SolarWinds continues to be besieged by security issues, this time in its Serv-U managed file transfer server.
The software company has released four patches for critical Serv-U remote code execution (RCE) vulnerabilities that could allow attackers to gain root (administrator) access to unpatched servers. These four common vulnerabilities and exposures (CVEs) are rated “critical,” the highest severity score.
These should be treated as “high-urgency patch events,” said Ensar Seker, CISO at SOCRadar. “When you are talking about pre-authentication RCE with potential root-level access, you are effectively talking about full system compromise.”
Flaws let attackers execute arbitrary code
Serv-U is the SolarWinds self-hosted file transfer tool designed for Windows and Linux. It has managed file transfer (MFT) and file transfer protocol (FTP) capabilities that allow enterprises to exchange files via FTPS, SFTP, and HTTP/S.
The patched vulnerabilities are:
CVE-2025-40538: The most severe of the four, this broken access control vulnerability gives attackers the ability to create a system admin user and execute arbitrary code. They can gain root domain and group admin privileges.
CVE-2025-40539 and CVE-2025-40540: These “type confusion” vulnerabilities trick programs into performing unintended behaviors, thus allowing attackers to access a system and execute malicious code as root or as a privileged account.
CVE-2025-40541: Also a broken access control vulnerability that gives threat actors the ability to execute native code as root or as a privileged account.
It’s important to note that, to exploit any of these flaws, attackers would have to have already obtained admin or privileged access on targeted servers.
However, if threat actors are able to exploit unpatched Serv-U instances, they can execute arbitrary commands, deploy malware, create new privileged accounts, disable security tooling, and pivot laterally into the broader environment, noted SOCRadar’s Seker.
Serv-U is particularly at risk because it is, by design, an externally facing file transfer solution. “Many organizations expose it to the internet for partners, vendors, and customers,” said Seker. That “dramatically increases” the attack surface.
Attackers could potentially exfiltrate sensitive files, manipulate transferred data, implant backdoors, and use the server as a “staging point for ransomware.” The blast radius further expands in environments where Serv-U is integrated with Active Directory or internal storage systems, Seker pointed out.
“At that point, it is no longer a file transfer issue,” he said. “It becomes a domain-wide incident response scenario.”
Not a ‘patch when convenient’ situation
Security leaders should respond with “urgency and discipline,” said Seker.
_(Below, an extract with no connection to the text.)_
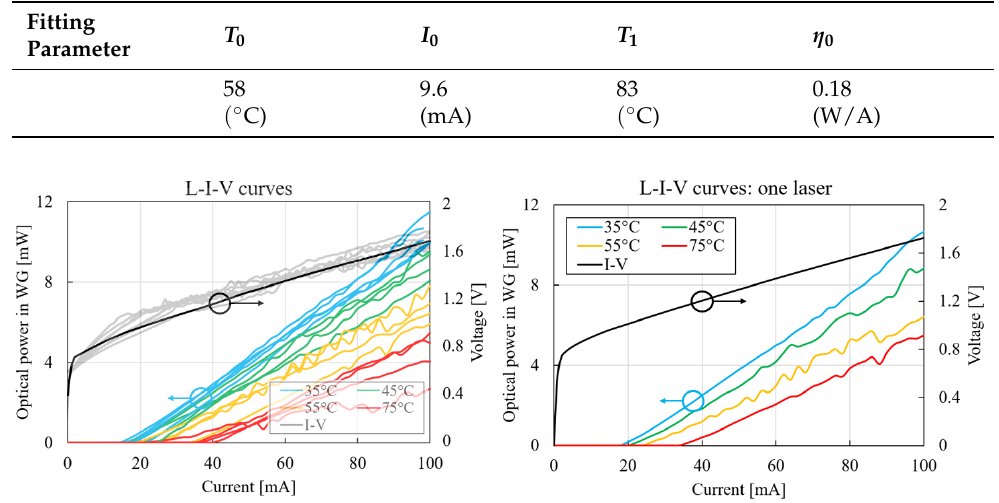
Table 1. Fitting parameters for a compact laser model extracted from experimental results.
Immediately patch to the latest version, review whether Serv-U is internet-exposed, validate access controls, check logs for signs of exploitation, and rotate associated credentials. If they suspect exploitation, enterprises should “assume full compromise” of the host and perform a thorough forensic review.
“This is not a ‘patch when convenient’ update, it is a ‘patch and verify’ situation,” said Seker.
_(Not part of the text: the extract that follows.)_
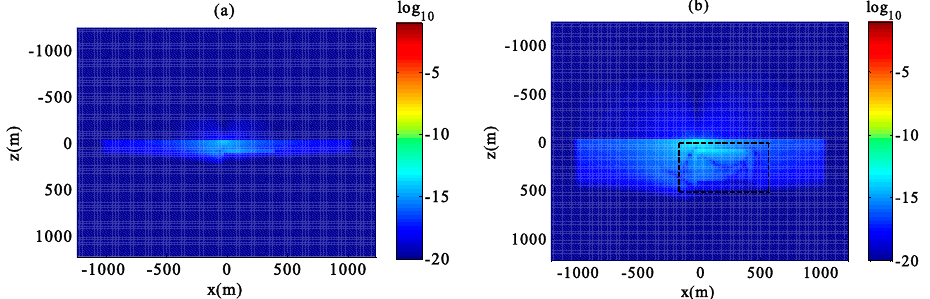
Figure 10. The snapshots of the induced current system in the fictitious wave field ( a ) early time; ( b ) late time.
Beyond patching, anyone using ServU must go back and check logs to see if they’ve already lost data, advised David Shipley of Beauceron Security.
RCE is “super bad news” for these file transfer tools, he noted, pointing out that MoveIT was one of the largest data breaches in recent years.
“Root access equals game over,” he said. “These kinds of tool are used to move highly sensitive personal identifiable information, financial information, medical information.”
SolarWinds a favored hacker target
SolarWinds continues to be a favorite target for attackers; in late January, the company patched six critical authentication bypass and RCE vulnerabilities in its Web Help Desk (WHD) IT software. Four of these were rated critical.
Previously, the company addressed a second patch bypass for a WHD RCE flaw flagged a year prior by the US Cybersecurity and Infrastructure Security Agency (CISA).
This recurrence of cybersecurity issues is partly due to visibility, noted Seker. SolarWinds products are widely deployed across both enterprise and government environments, making them “high-value targets” for criminal and nation-state actors.
“The more critical the software’s role in infrastructure, the more aggressively it will be researched and attacked,” he said.
But these types of repeated critical flaw reinforce a broader lesson, he noted: Vendors that operate in privileged network positions must maintain “extremely mature” secure development lifecycles and perform “aggressive” third-party security testing.
“Trust in infrastructure software is earned continuously,” said Seker, “not once.”
The bigger takeaway, though, is that organizations cannot rely solely on vendor reputation. Every single externally exposed service, especially when capable of handling authentication and file transfers, should be treated as potentially exploitable, Seker noted. This requires continuous external attack surface monitoring, virtual patching via web application firewall (WAF) where applicable, strict network segmentation, and zero-trust access controls.
“The question is not whether critical vulnerabilities will appear again — they will — but whether the organization can detect, patch, and contain them before adversaries do,” he said.